The documentary is made of interviews of Imelda and both her friends and critics, and some archival footages when she was still first lady. The film is basically Imelda according to Imelda, occasionally juxtaposed or contrasted to Imelda according to families and friends and Imelda according to enemies and critics. The film also shows the life story of Imelda highlighting key events from WWII to meeting Marcos to building of grand projects. The documentary often blurs its intention, when Imelda talks, at times it could be read as a tribute and sometimes as a critique if not outright utilization of ‘carnivalesque humor’ (especially when she was explaining her ‘philosophy’). But in order to arrive at a conclusion of the film’s intention one must take into consideration some of the technical aspects. First, the documentary format, a format almost alien to Filipino viewing public except probably the members of the intelligentsia. And second, English as the primary medium, when personalities talk in Filipino or any other non-English language/dialect it has English subtitles. The film was made to me shown outside the country, even winning an award at the Sundance Film Festival. Diaz also happens to be based in the US. Her carnivalesque treatment’s effect is not very different from Brocka, Bernal and co.’s aesthetics of poverty approach towards international film circuits, in sense that it capitalizes on rampant exoticism of the ‘Other’. And like many material that enter the US, the film’s stand is overtly conservative and uncritical. The role that US played in Marcos’ (and other US friendly dictators during the Cold War) rise and staying in power was not discussed.

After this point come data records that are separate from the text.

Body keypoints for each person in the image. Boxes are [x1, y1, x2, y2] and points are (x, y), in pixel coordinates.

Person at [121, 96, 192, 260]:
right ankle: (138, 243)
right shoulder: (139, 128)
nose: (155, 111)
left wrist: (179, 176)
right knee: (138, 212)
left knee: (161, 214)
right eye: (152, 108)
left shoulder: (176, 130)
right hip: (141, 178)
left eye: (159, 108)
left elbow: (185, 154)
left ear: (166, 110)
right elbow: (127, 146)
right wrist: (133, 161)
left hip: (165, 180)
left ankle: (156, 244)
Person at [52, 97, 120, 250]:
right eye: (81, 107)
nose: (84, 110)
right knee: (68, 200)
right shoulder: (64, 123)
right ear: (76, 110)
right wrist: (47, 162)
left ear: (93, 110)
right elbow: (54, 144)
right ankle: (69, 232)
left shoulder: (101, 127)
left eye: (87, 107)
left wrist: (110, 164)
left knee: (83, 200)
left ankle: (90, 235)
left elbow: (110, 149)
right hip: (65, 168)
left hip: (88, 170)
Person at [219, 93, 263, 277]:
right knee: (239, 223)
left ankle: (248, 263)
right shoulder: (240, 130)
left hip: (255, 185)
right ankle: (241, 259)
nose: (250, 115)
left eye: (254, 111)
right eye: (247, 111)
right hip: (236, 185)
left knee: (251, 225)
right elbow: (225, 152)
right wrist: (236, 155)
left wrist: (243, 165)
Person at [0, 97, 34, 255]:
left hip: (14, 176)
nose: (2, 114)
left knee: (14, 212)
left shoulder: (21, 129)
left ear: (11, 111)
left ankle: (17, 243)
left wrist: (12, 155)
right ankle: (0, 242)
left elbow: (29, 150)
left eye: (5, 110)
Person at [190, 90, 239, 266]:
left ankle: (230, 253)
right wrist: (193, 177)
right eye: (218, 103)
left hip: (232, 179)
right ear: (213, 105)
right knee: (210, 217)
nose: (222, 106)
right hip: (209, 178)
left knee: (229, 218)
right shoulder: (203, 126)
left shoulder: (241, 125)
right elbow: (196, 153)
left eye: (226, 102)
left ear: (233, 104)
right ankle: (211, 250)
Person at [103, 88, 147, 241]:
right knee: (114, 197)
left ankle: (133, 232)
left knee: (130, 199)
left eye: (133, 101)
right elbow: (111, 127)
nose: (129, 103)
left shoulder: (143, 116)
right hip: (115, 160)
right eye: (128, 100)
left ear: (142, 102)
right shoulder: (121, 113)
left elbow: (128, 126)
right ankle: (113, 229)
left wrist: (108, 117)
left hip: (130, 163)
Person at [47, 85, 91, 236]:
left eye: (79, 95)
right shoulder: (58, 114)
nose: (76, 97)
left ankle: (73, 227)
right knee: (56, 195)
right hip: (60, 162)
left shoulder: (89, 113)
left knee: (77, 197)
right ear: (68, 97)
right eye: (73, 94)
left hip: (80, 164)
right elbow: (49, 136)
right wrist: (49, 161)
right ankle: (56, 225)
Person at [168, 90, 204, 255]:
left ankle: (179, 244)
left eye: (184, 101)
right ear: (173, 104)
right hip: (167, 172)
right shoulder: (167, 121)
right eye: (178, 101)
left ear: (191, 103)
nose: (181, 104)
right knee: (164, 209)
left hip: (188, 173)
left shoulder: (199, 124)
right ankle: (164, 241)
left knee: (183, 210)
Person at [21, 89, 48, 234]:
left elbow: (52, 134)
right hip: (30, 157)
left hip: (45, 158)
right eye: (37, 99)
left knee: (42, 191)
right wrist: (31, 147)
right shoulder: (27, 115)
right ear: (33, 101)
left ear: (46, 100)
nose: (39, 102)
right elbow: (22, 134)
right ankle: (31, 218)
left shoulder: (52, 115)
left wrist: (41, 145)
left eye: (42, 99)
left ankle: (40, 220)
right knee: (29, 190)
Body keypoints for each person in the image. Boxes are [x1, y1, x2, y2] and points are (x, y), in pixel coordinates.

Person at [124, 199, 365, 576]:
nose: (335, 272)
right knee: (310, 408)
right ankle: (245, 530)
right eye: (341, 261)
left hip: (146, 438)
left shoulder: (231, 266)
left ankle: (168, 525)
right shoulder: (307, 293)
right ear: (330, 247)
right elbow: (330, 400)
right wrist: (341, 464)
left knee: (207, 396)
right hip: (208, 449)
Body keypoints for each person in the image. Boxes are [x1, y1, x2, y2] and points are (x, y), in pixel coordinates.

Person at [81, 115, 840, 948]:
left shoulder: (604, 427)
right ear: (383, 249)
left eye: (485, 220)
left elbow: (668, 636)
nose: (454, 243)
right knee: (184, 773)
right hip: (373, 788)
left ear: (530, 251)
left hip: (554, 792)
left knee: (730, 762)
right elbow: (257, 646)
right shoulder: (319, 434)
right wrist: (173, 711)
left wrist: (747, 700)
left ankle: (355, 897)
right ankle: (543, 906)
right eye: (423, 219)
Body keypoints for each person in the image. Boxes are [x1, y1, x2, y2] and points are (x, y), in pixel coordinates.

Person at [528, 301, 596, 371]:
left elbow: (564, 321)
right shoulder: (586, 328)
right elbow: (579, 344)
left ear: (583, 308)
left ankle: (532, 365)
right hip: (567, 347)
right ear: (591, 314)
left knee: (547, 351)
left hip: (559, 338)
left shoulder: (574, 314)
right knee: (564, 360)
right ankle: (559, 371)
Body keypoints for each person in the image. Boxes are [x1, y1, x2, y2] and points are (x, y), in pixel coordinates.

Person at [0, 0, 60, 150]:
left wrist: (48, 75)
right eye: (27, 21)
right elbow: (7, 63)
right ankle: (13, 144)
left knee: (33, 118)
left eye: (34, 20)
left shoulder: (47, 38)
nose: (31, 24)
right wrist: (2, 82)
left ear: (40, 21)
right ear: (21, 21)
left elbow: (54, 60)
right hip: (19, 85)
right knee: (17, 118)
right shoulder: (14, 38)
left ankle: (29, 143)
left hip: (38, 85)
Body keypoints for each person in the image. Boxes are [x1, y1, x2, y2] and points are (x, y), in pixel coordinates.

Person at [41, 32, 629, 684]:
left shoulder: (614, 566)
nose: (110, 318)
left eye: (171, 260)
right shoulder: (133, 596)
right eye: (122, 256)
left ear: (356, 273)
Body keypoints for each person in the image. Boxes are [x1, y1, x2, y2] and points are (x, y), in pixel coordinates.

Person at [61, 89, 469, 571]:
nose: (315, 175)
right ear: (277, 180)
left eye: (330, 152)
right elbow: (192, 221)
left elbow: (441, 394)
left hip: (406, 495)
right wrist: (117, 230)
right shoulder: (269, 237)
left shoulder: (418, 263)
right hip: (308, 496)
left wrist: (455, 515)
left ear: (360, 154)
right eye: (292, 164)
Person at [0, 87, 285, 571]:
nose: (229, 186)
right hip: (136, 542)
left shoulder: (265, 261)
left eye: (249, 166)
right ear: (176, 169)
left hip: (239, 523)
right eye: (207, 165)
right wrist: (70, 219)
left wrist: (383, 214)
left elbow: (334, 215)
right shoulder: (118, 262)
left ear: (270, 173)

Former Philippines President Ferdinand Marcos & Imelda Marcos
photo credits: http://carmenreyesmakeup.com/2011/06/30/imelda-marcos-hair/

The film is pornographic because it dwells with the personality of the abuser not the structures of abuse giving its viewers, both Filipino and non-Filipino who may or may not had direct experience of Martial Law and its ultimate and ruthless forms, a sense of personal relief and gratification. But the thing is Imelda is real, and Martial Law was real. There were two periods when soft porn or ‘bold’ movies dominated the Filipino movie houses: at the imposition of Martial Law (early 1970s) and during its certain collapse (mid 1980s). These materials aimed to distract the mass population of the realities of the times; Imelda is an extension of this genre but in the post-EDSA period where most of the structures Marcos built are still in place (best example being an agency of censorship, MTRCB). Imelda is just another film that prevents Filipinos the opportunity of political maturity. This movie could have been differently read in a different context. But when one creates a movie like this in a time when various issues (e.g. human rights violations, cronies, hidden wealth, etc) of Martial Law hasn’t been completely resolved this movie is just pathetic, insensitive, and pornographic.